# OBJECTIF DE L'EXERCICE
Pouvez-vous rédiger la suite du texte fourni sur l'identité de genre des élèves à l'école, en reprenant juste après sa dernière phrase ?
___ TEXTE FOURNI ___
Attention je ne dis pas que ton identité de genre ne sera jamais respectée par les profs, tu peux toujours leur demander un par un, mais tu ne peux pas demander à l’officialiser, voire, selon la tolérance de ta.on principal.e ou proviseur.e, tu peux risquer la même chose que moi : face au vide législatif, que tu interprètes à ta manière et la direction de l’établissement à la sienne… C’est le plus fort qui gagne, la direction donc.
(J’ai personnellement essayé d’exposer tout ça à ma proviseure, sans lui manquer de respect et en argumentant, mais vu qu’aucun de nous 2 n’avait complètement tort sur la question, elle a voulu avoir le dernier mot et elle l’a eu, je ne pouvais pas lutter)
CELA DIT bien garder en tête que ton établissement n’a pas la possibilité de te outer à ta famille sans ton consentement (mais vérifie qu’ils le savent on sait jamais), c’est déjà ça.
___ ENTRÉES EXTRAITES ___
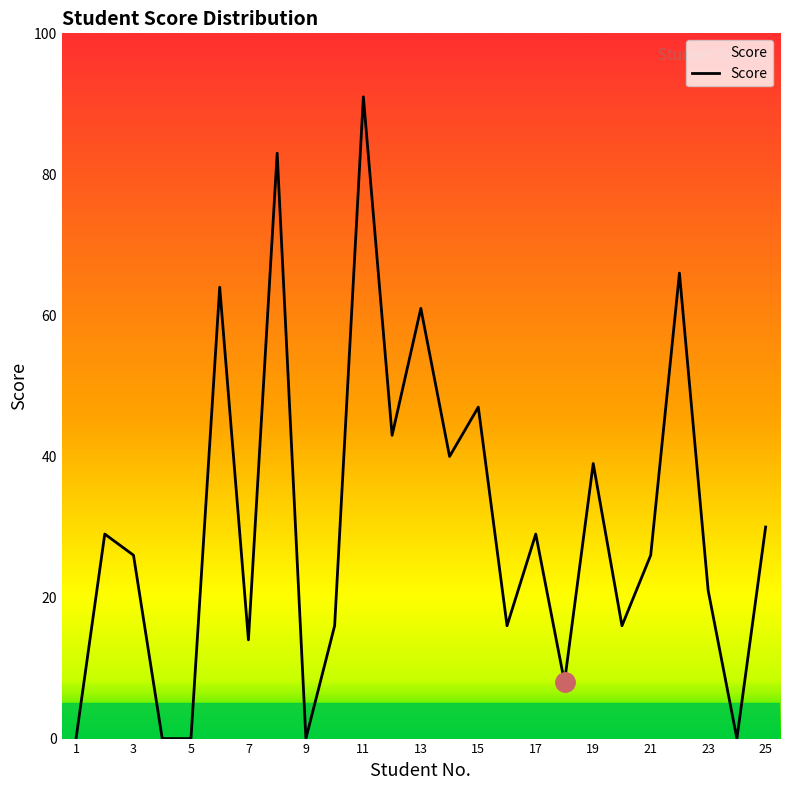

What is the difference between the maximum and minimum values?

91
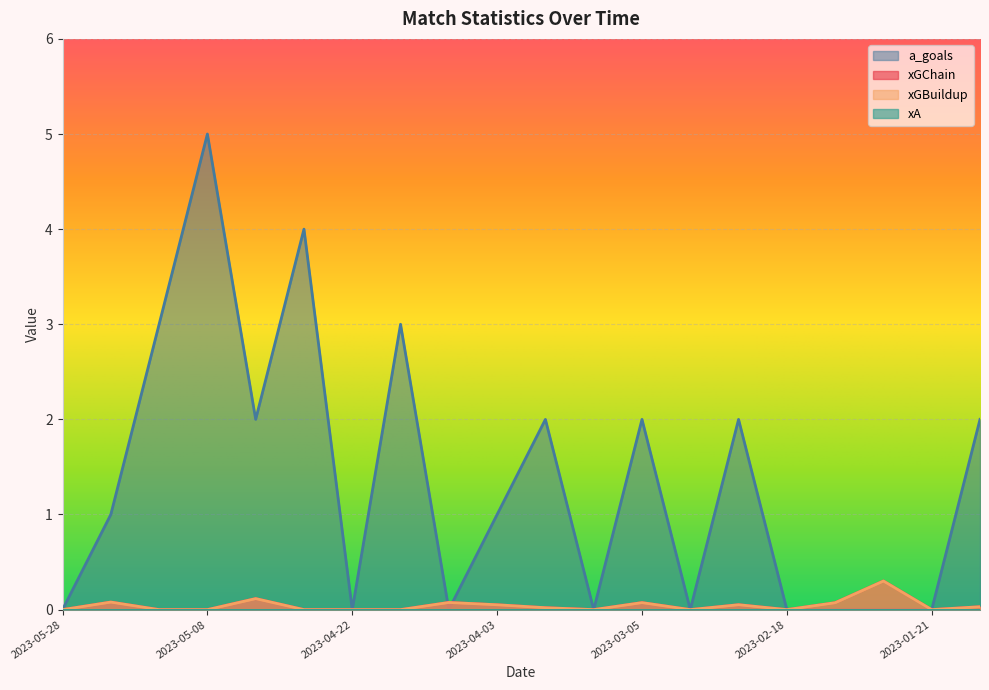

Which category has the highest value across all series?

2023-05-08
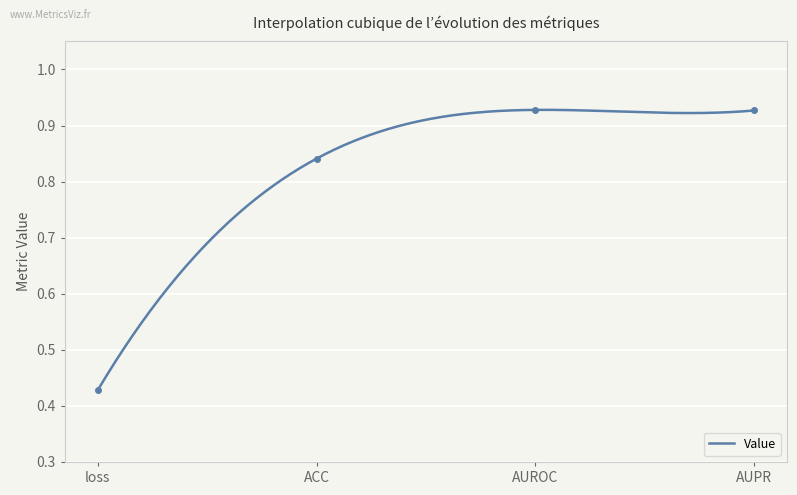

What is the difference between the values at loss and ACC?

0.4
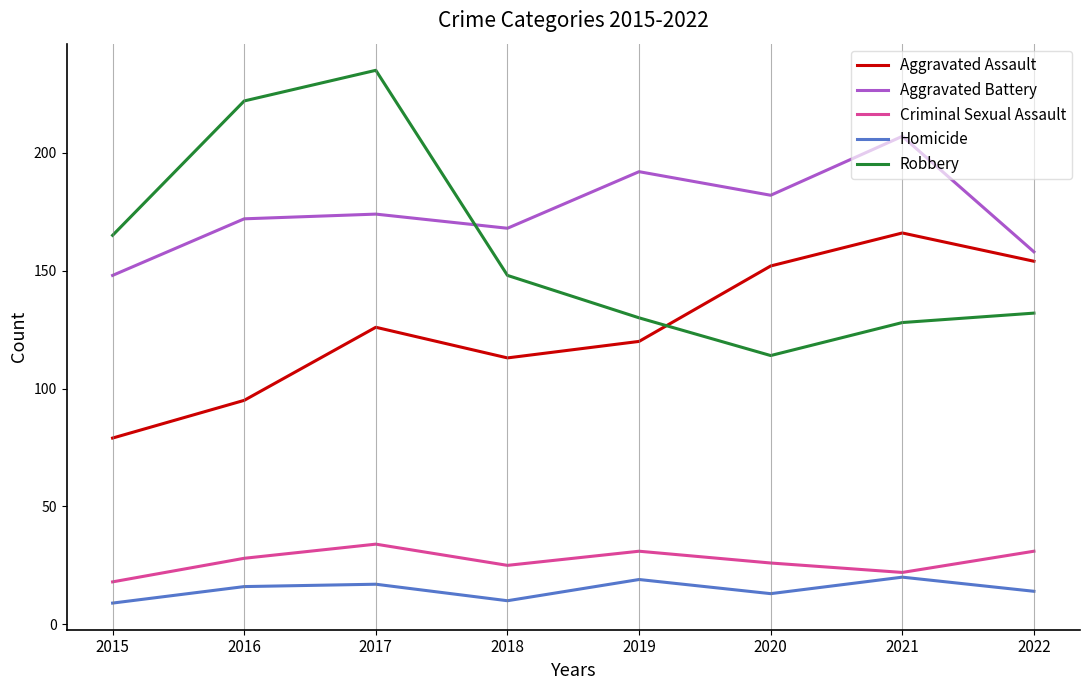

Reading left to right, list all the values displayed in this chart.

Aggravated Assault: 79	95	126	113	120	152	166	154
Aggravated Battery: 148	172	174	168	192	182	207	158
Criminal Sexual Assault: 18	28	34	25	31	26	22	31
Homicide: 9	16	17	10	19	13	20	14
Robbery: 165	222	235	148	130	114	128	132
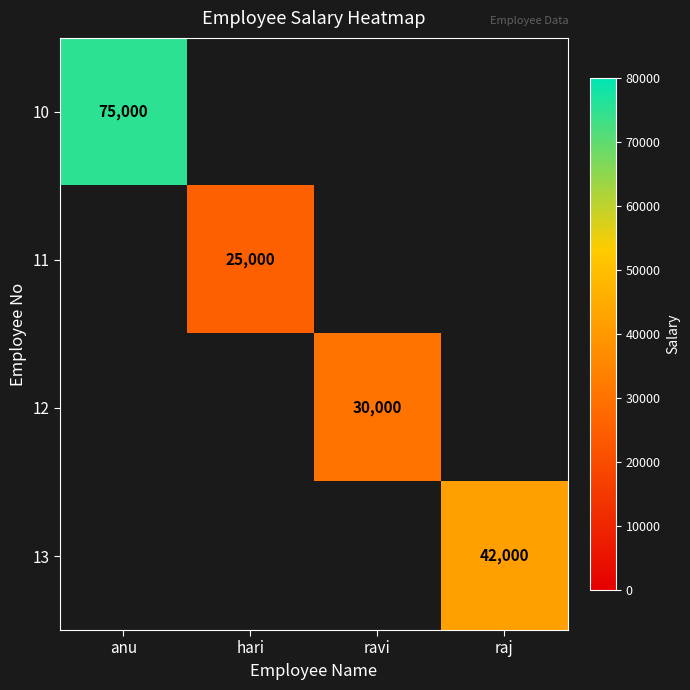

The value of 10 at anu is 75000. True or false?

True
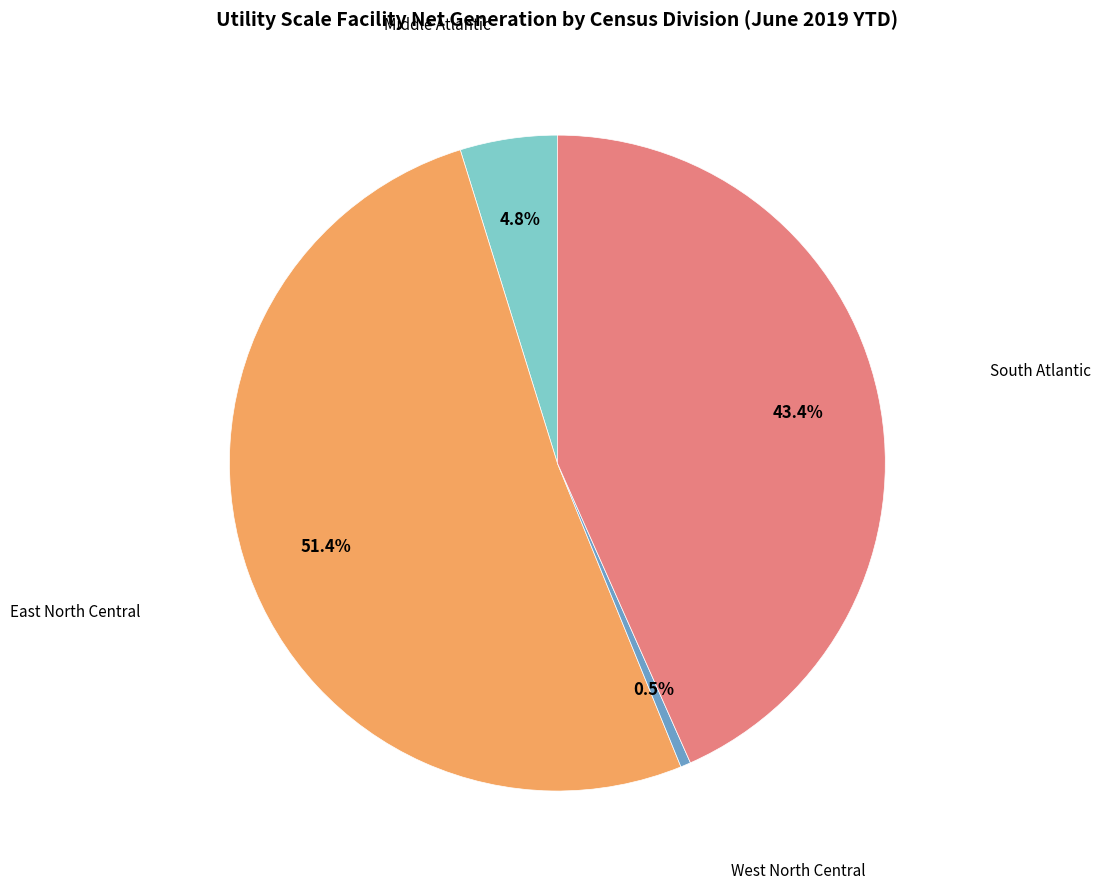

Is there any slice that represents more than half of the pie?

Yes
___
# RÉPONSE
Voilà , je me demandais si d’autres personnes avaient eu affaire à une situation similaire (en tant que prof ou élève d’ailleurs), auquel cas n’hésitez pas à partager, c’est problématique quand même ce trou dans la loi… Par ailleurs si vous avez des questions sur mon expérience personnelle je peux y répondre, même si évidemment le traitement des personnes transgenres varie d’un établissement à l’autre (sur ce point en tout cas vu qu’il n’y a pas de réglementation claire)
Euuuh, c’est tout, je sais pas ? Au revoir ?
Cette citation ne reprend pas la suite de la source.